About
I am an Assistant Professor in the School of Engineering and Applied Sciences at Harvard University. I received my Ph.D. in Computer Science from Carnegie Mellon University.
I am broadly interested in storage, data management, and machine learning systems with particular focus on workload analysis, efficient storage, and sustainable system design. I like in-depth measurement and analysis to get deep understanding of systems and algorithms in the real world.
My works have received best-paper awards at NSDI'24, NSDI'21, SOSP'21, VALUETOOLS'24, and SYSTOR'16 and have been deployed in production at Google, VMware, Twitter, Redpanda, Momento with many open-source libraries contributed by the community.
My research has been sponsored by Meta, Google Cloud, and AWS. I am a 2020 Meta Fellow, a 2023 Google Cloud Research Innovator, and a 2023 Rising Star in Machine Learning and Systems.
News [all news]
I am looking for highly motivated students to join my lab. Please read this page if you are interested in working with me or asking for a recommendation letter.
Research Areas and Interests
Storage systems and machine learning systems with a focus on efficiency, scalability and robustness:
- Efficient and scalable cache management systems
- Robust and reliable cache/storage management and machine learning systems [OSDI'20][NSDI'22][VLDB'23]
- New approaches to make machine learning practical for storage systems (machine learning for systems) [FAST'23][SOCC'17]
- Performance optimization and sustainability of microservices and serverless architecture [SOCC'23]
- Reliable large model inference on wimpy hardware (system for machine learning)
Research Highlights
Bio
Juncheng Yang is an Assistant Professor in the School of Engineering and Applied Science at Harvard University. He received his Ph.D. in Computer Science from Carnegie Mellon University in 2024. His research interests broadly cover the efficiency, performance, reliability, and sustainability of large-scale data systems.

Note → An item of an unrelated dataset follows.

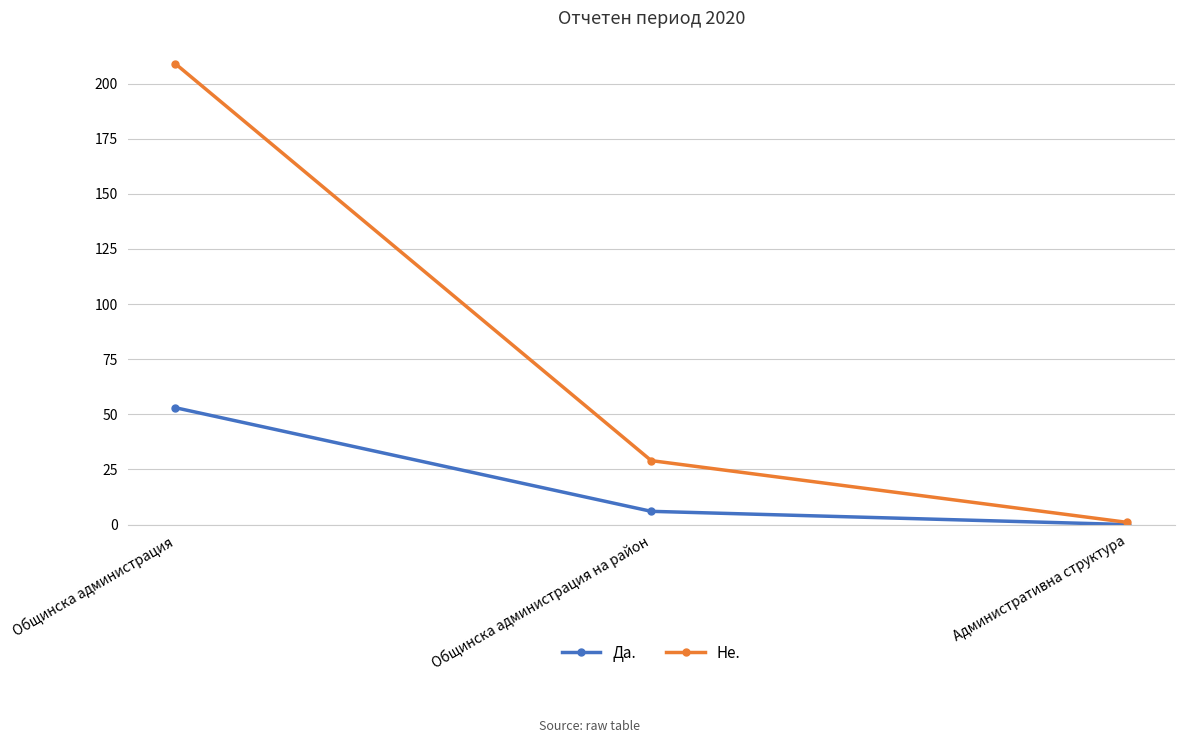

Where is Да. nearest to the value 26?

Общинска администрация на район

Juncheng's works have received best paper awards at NSDI'24, NSDI'21, SOSP'21, and SYSTOR'16. His OSDI'20 paper was recognized as one of the best storage papers at the conference and invited to ACM TOS'21. Juncheng received a Facebook Ph.D. Fellowship in 2020, was recognized as a Rising Star in machine learning and systems in 2023, and a Google Cloud Research Innovator in 2023.
His work, Segcache, has been adopted for production at Twitter and Momento. The two eviction algorithms he designed (S3-FIFO, SIEVE) have been adopted for production at Google, VMware, Redpanda, and several others, with over 20 open-source libraries available on GitHub. Moreover, the open-source cache simulation library he created, libCacheSim, has been used by almost 100 research institutes and companies.